Aim of the task: Set down the lines below exactly as they stand, please. Go from the first through the one containing "bleibt weiterhin möglich.".
--*--
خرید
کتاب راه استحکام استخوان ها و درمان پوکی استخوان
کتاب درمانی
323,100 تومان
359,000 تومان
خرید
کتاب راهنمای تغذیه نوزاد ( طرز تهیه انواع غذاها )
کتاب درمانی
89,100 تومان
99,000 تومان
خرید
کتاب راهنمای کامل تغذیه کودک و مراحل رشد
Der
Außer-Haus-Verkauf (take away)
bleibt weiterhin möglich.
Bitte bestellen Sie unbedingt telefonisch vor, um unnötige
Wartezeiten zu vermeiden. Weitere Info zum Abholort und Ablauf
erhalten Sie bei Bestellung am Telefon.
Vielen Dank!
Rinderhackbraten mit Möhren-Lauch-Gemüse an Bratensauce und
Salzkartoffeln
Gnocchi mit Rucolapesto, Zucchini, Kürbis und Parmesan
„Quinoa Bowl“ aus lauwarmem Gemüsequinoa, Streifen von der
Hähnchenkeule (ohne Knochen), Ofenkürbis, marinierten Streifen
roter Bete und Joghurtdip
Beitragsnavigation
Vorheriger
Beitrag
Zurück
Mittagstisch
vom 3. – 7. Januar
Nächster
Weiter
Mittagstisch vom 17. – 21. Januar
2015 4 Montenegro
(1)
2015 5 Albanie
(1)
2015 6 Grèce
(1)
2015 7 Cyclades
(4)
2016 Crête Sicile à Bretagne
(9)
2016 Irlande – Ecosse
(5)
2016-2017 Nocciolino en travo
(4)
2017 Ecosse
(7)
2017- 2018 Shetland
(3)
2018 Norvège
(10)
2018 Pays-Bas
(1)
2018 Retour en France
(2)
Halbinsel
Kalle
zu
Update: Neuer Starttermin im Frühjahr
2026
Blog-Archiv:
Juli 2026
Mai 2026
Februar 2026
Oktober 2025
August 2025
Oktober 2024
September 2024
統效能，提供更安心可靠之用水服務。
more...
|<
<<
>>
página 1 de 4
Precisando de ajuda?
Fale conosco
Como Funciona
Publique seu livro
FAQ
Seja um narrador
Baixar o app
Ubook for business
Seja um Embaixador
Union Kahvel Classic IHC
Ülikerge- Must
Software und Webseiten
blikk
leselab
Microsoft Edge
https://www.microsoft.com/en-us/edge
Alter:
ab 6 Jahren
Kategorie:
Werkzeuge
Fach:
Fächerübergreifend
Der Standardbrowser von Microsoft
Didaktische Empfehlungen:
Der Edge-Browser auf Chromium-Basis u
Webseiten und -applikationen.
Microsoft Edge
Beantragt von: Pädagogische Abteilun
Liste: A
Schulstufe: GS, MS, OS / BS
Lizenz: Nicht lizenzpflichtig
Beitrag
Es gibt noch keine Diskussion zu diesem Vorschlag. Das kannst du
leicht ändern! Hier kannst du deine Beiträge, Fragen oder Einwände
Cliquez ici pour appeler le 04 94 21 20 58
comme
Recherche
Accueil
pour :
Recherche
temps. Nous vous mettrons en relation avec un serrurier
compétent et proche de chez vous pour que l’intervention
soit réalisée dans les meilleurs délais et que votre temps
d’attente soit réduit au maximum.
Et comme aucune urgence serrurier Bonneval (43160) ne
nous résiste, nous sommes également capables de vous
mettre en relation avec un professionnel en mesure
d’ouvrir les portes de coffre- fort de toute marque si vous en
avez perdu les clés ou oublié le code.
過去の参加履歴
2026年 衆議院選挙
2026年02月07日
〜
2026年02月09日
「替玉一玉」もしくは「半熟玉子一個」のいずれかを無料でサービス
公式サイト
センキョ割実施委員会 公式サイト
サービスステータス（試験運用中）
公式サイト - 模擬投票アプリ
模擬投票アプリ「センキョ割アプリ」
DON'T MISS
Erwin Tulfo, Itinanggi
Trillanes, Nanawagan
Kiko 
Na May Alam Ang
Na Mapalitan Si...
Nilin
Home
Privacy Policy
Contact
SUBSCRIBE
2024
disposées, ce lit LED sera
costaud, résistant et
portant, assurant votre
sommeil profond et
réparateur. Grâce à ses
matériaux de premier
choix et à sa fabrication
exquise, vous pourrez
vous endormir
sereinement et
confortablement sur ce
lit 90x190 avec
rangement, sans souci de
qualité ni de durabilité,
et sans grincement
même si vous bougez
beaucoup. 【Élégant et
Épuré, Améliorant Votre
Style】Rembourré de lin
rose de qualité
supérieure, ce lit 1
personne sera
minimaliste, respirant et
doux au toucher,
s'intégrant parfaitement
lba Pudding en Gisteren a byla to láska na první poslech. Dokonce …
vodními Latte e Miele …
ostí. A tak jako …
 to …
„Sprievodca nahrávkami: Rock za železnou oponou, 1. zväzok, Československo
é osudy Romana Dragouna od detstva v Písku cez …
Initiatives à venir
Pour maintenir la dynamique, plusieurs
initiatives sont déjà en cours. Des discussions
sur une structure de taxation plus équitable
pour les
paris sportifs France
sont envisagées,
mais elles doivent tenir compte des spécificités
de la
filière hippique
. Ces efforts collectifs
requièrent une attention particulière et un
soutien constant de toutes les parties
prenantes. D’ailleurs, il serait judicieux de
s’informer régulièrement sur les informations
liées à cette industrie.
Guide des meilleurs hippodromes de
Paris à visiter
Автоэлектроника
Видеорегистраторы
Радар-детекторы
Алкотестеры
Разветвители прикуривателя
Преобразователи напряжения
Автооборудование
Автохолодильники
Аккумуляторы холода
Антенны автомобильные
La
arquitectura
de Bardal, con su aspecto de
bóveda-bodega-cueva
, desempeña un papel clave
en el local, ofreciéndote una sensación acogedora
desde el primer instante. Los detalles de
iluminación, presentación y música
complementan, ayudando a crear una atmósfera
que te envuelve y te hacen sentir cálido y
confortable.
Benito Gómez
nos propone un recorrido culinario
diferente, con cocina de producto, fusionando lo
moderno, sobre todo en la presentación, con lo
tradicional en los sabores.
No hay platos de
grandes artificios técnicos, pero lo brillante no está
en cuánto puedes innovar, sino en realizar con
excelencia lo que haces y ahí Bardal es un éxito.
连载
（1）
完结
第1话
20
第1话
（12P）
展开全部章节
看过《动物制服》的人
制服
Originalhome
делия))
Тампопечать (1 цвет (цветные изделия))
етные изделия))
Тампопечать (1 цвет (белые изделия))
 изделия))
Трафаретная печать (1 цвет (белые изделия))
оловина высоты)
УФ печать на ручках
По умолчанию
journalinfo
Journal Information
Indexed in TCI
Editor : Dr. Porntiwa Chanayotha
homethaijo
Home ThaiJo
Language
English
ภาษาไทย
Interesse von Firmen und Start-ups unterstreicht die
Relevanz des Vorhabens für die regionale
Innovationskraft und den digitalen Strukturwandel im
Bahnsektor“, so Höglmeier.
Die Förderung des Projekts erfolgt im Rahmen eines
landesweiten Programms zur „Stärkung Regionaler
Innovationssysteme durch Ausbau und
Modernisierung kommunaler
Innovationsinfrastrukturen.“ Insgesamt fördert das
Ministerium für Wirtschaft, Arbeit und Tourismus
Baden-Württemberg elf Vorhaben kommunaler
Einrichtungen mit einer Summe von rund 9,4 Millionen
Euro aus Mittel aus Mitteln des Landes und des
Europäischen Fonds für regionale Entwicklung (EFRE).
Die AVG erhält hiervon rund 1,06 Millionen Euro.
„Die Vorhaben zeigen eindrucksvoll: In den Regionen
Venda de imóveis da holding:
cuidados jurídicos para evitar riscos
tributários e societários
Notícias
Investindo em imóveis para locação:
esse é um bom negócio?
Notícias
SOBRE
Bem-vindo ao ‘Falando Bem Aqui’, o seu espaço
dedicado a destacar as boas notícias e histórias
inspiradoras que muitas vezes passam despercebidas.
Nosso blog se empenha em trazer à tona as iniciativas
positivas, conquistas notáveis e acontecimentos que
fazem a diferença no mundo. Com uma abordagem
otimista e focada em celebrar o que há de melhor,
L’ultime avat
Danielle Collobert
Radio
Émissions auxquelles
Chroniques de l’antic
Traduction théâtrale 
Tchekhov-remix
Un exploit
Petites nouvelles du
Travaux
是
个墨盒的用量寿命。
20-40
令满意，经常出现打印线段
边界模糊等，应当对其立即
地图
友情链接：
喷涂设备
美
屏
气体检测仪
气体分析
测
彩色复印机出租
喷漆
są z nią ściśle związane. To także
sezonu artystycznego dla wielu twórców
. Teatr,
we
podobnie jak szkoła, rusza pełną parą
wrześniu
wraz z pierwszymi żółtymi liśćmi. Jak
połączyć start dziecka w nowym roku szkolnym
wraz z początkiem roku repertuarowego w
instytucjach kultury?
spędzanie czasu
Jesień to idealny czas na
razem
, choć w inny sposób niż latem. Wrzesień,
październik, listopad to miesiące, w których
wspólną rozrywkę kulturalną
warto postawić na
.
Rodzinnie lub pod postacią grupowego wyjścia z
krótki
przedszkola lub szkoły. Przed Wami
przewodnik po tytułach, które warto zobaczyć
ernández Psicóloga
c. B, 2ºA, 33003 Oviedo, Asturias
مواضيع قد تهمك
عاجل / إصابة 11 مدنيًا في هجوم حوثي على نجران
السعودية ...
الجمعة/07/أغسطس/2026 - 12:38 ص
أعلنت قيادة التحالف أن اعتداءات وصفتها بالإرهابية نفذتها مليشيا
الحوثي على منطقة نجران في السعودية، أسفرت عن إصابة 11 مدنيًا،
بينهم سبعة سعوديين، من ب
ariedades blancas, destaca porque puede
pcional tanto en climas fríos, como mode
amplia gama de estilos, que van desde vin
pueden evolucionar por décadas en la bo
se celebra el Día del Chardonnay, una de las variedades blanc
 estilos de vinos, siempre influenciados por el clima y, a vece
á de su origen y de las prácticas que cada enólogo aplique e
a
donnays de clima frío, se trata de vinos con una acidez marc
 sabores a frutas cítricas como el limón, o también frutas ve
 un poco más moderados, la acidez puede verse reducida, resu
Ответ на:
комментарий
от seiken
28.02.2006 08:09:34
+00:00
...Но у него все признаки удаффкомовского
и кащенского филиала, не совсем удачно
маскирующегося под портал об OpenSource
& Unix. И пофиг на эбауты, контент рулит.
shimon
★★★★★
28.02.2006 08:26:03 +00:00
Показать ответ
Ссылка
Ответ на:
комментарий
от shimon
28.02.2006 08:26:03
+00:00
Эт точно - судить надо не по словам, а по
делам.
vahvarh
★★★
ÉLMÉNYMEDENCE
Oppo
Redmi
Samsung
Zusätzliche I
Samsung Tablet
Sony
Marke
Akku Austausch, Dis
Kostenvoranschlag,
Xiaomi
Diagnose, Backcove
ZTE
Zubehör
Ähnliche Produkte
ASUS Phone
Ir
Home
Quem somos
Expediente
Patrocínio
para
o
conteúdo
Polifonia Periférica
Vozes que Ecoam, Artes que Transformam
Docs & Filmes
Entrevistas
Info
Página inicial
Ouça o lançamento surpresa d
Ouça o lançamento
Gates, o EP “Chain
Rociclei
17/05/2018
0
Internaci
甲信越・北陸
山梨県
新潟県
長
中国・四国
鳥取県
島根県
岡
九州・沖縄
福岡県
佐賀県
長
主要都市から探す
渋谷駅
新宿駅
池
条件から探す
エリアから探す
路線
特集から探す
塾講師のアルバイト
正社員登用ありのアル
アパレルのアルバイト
--*--
Result of this exercise:
خرید
کتاب راه استحکام استخوان ها و درمان پوکی استخوان
کتاب درمانی
323,100 تومان
359,000 تومان
خرید
کتاب راهنمای تغذیه نوزاد ( طرز تهیه انواع غذاها )
کتاب درمانی
89,100 تومان
99,000 تومان
خرید
کتاب راهنمای کامل تغذیه کودک و مراحل رشد
Der
Außer-Haus-Verkauf (take away)
bleibt weiterhin möglich.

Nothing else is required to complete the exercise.